RANK’N’OL S02 – BILAN #4.  « Supporters lyonnais, est-ce que vous êtes là ? » Oui, et jusque sur les ondes de France Culture, la station la moins info, talk et trash de la bande. Où l’on retrouve Tanguy Blum, 30 ans, Lyonnais de toujours qui s’est éveillé à l’OL quand il a fallu quitter la ville. Les années de domination passées, il fallait lui proposer un retour en forme de bilan pour le Rank de décembre.

Olympique Lyonnais

Si ça se trouve, même le maillot fluo lui va bien. (DR)

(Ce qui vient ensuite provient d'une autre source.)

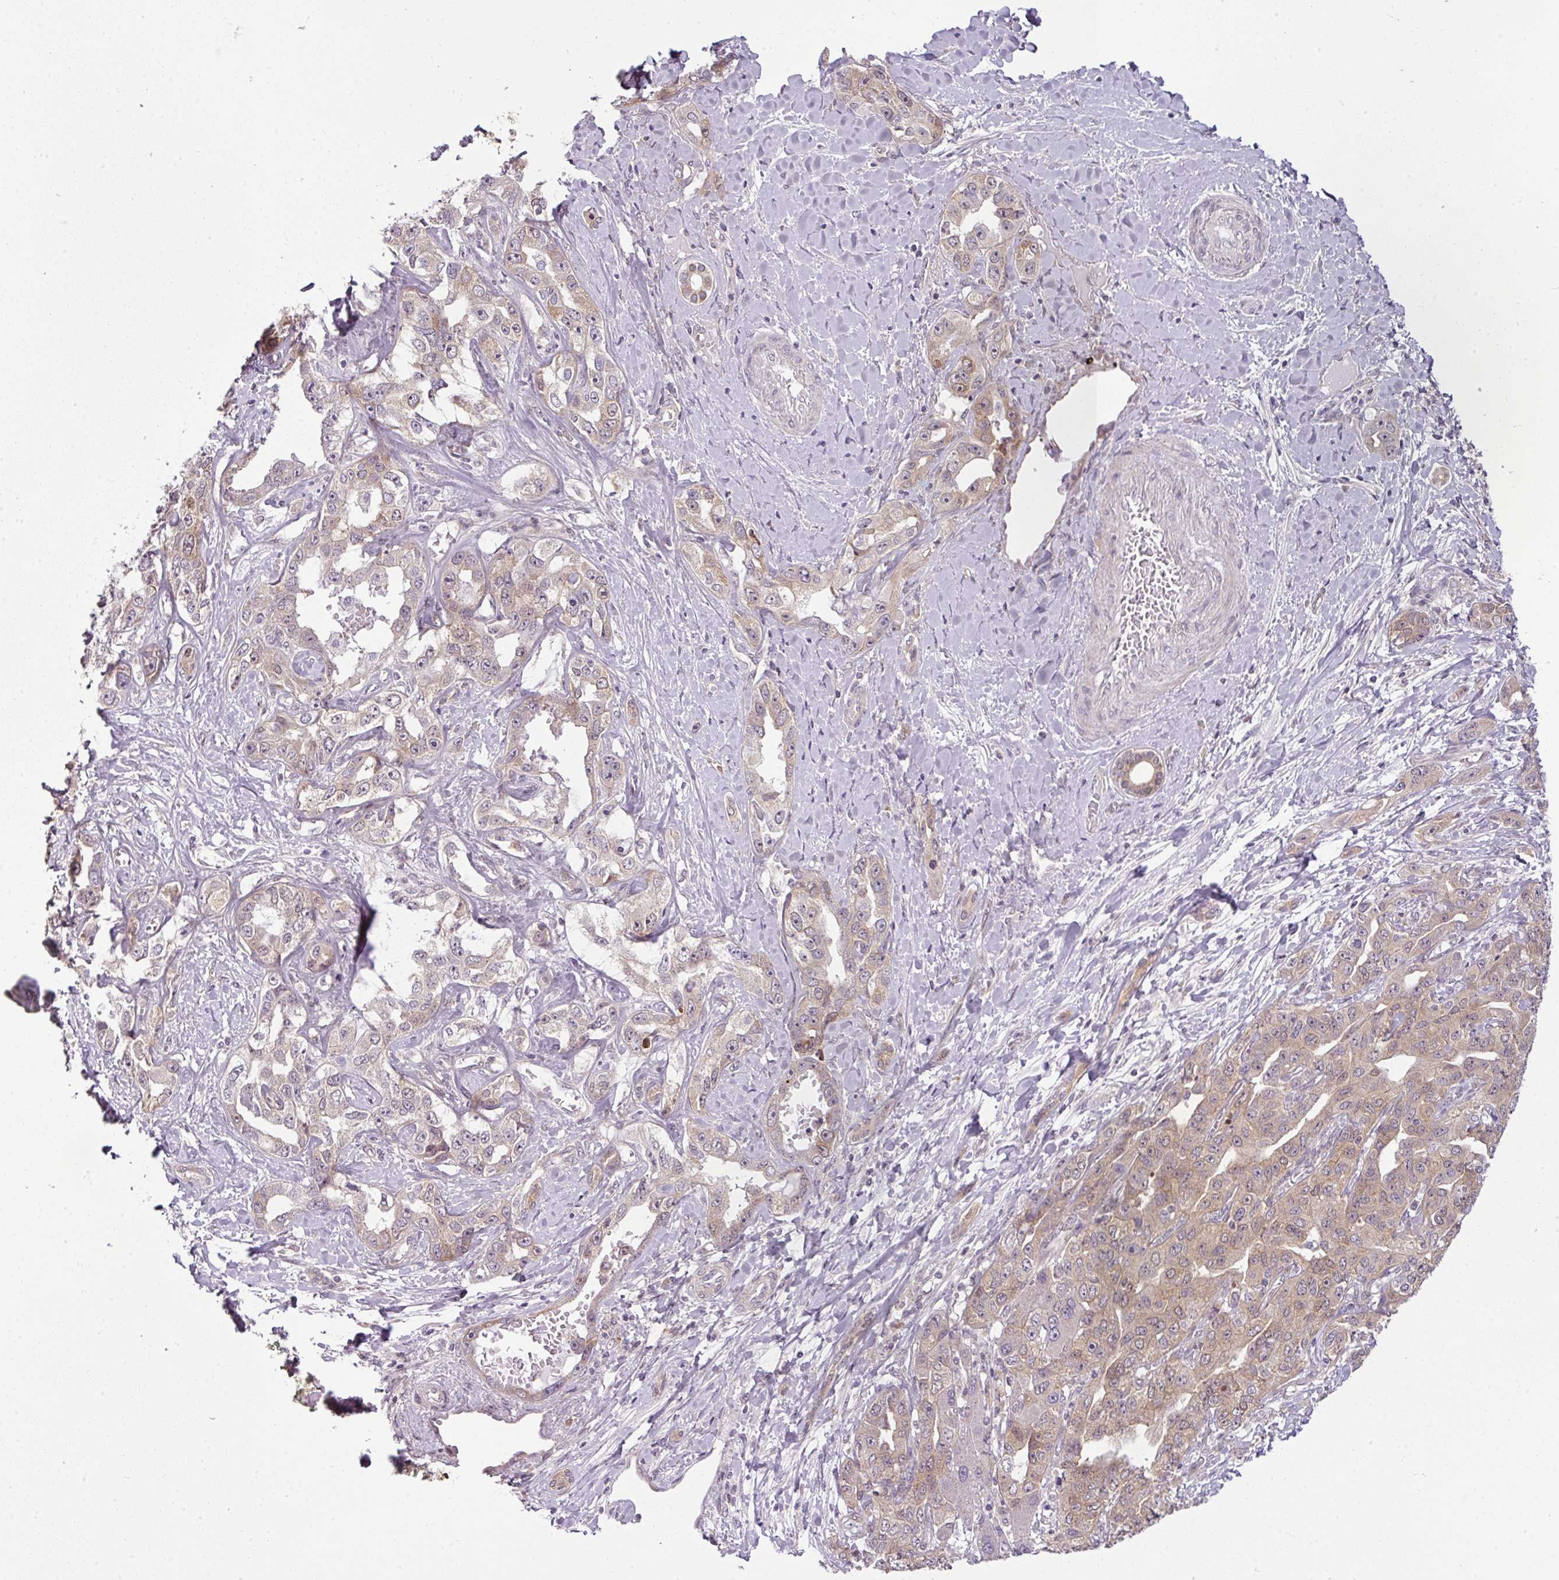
{"staining": {"intensity": "weak", "quantity": "25%-75%", "location": "cytoplasmic/membranous"}, "tissue": "liver cancer", "cell_type": "Tumor cells", "image_type": "cancer", "snomed": [{"axis": "morphology", "description": "Cholangiocarcinoma"}, {"axis": "topography", "description": "Liver"}], "caption": "IHC micrograph of liver cholangiocarcinoma stained for a protein (brown), which reveals low levels of weak cytoplasmic/membranous positivity in approximately 25%-75% of tumor cells.", "gene": "DERPC", "patient": {"sex": "male", "age": 59}}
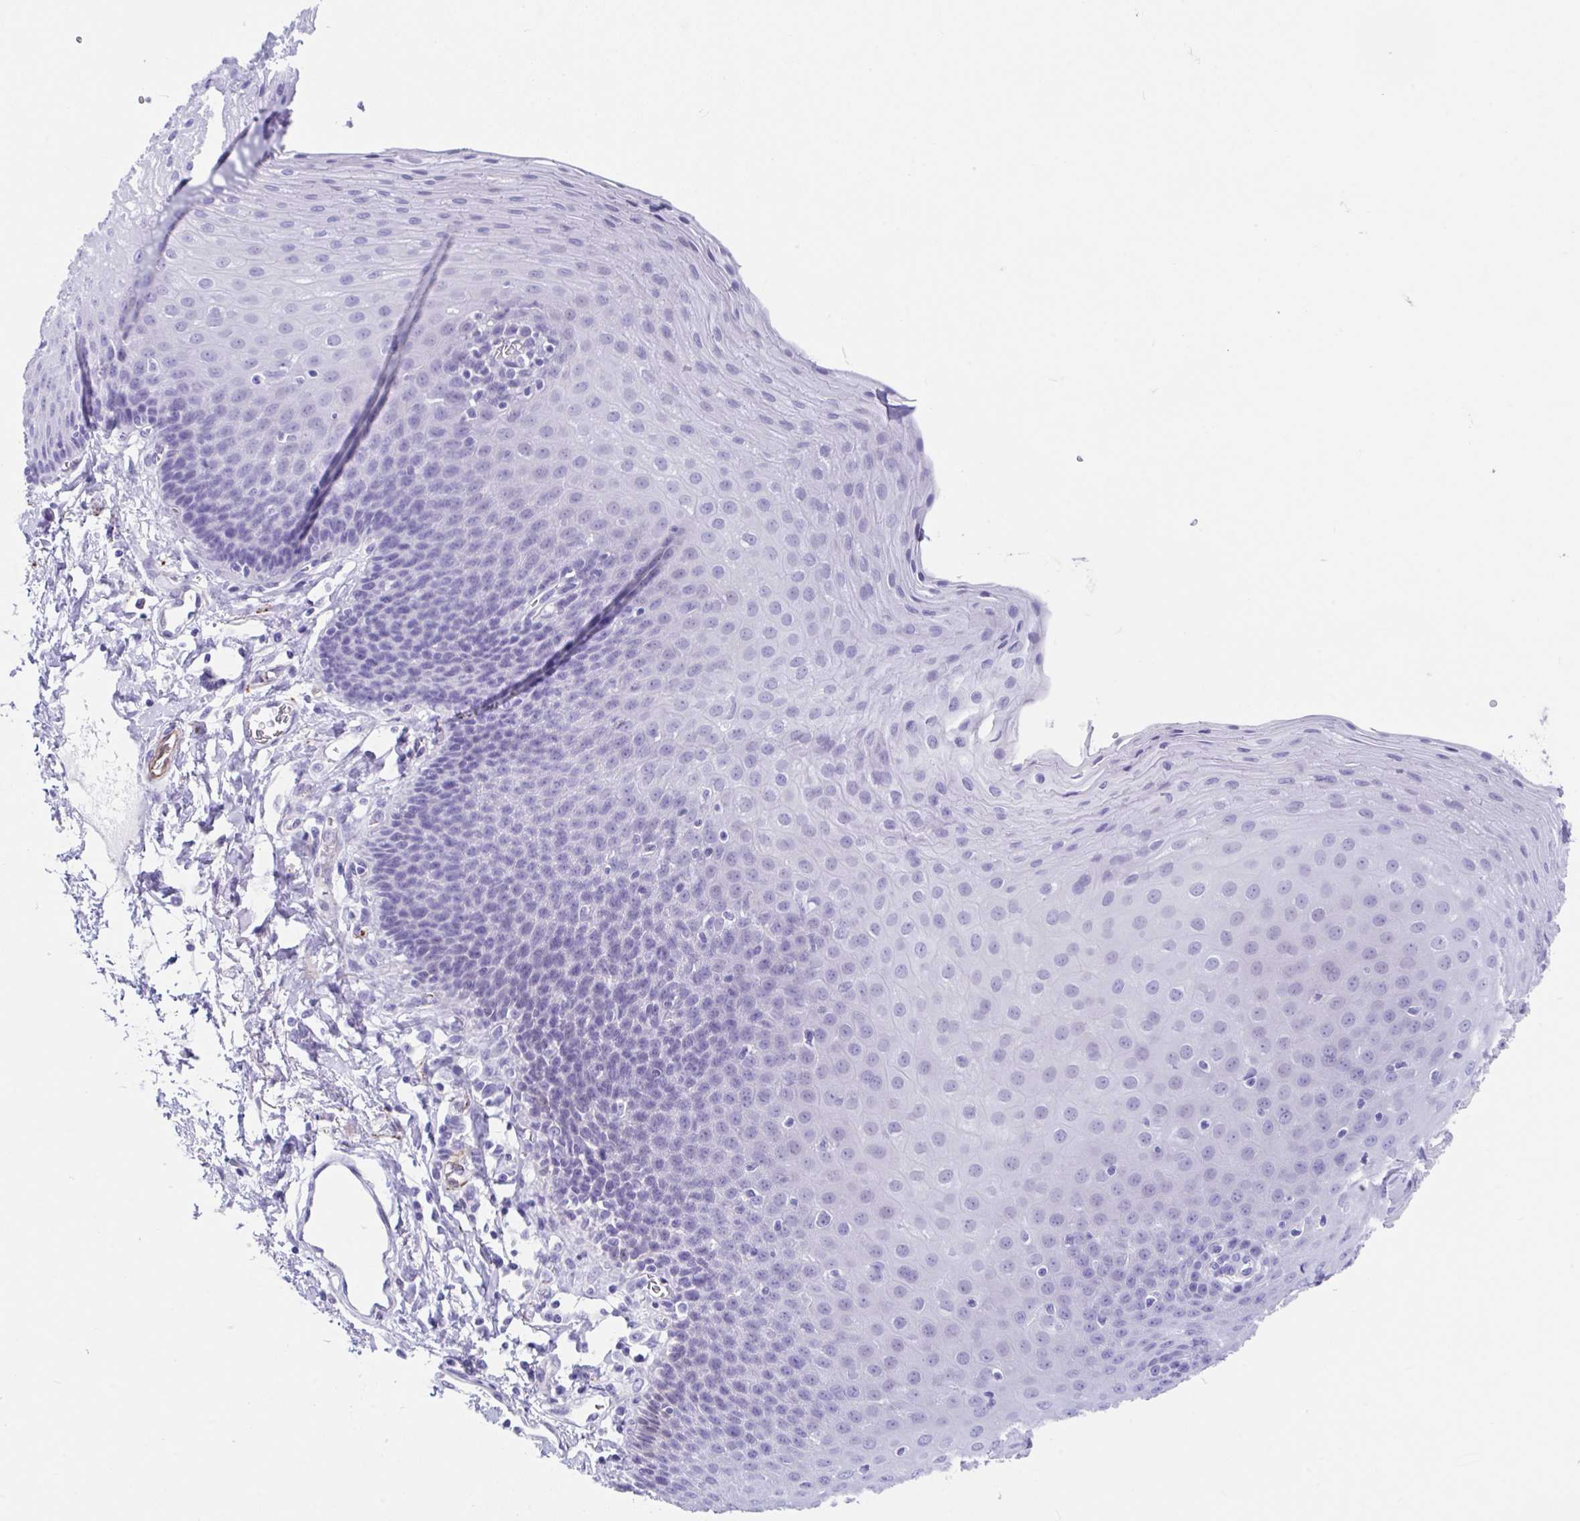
{"staining": {"intensity": "negative", "quantity": "none", "location": "none"}, "tissue": "esophagus", "cell_type": "Squamous epithelial cells", "image_type": "normal", "snomed": [{"axis": "morphology", "description": "Normal tissue, NOS"}, {"axis": "topography", "description": "Esophagus"}], "caption": "Image shows no significant protein positivity in squamous epithelial cells of normal esophagus. (DAB IHC with hematoxylin counter stain).", "gene": "FAM107A", "patient": {"sex": "female", "age": 81}}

On dit des Lyonnais qu’ils ne parlent pas. Ou qu’ils parlent mal. Tanguy Blum n’a pas le choix : il fait de la radio et ça s’entend. Surtout s’il est question de l’OL : « J’ai développé une sorte de théorie assez tôt : le foot, c’est exactement comme la guerre de Troie. Des villes qui s’affrontent avec leurs héros. Ma chance, c’est de devenir supporter quand un héros est en train d’émerger : Juni. Un mec qui arrive en étant presque rien et qui finit par porter la ville avec son allure christique, la barbe et les bras en croix à chaque but. » Membre de l’équipe de Marc Voinchet pour les Matins de France Culture, on l’a également entendu cet été sur France Inter dans Au shaker, pas à la cuillère, drôle de ballade sonore parmi quelques-uns des films emblématiques de la pop culture.

« Il n’y a pas plus fier de sa ville qu’un Lyonnais »

Au moment de se retrouver, un chien policier est en train de renifler les alentours de la Maison de la Radio occupée par une visite présidentielle pour les cinquante ans de France Inter. Rien d’explosif à part cette passion pour l’OL qui ne met pas dix secondes pour éclater. Tout y passe, du souvenir le plus douloureux – « la défaite face à la Roma parce que j’ai senti l’idée d’une fin » – à la collection de maillots qu’on fait floquer sans trop savoir pourquoi – « un fluo dégueulasse floqué Juni, au moment où lui-même est dégueulasse, avec ses cheveux longs… » – jusqu’au rituel du Top 5 qui entretient un peu plus le flow. Au moment de l’interrompre, on a compris : « L’OL nous ramène toujours à cette idée il n’y a pas plus fier de sa ville qu’un Lyonnais. » On ne naît pas supporter lyonnais. On le reste.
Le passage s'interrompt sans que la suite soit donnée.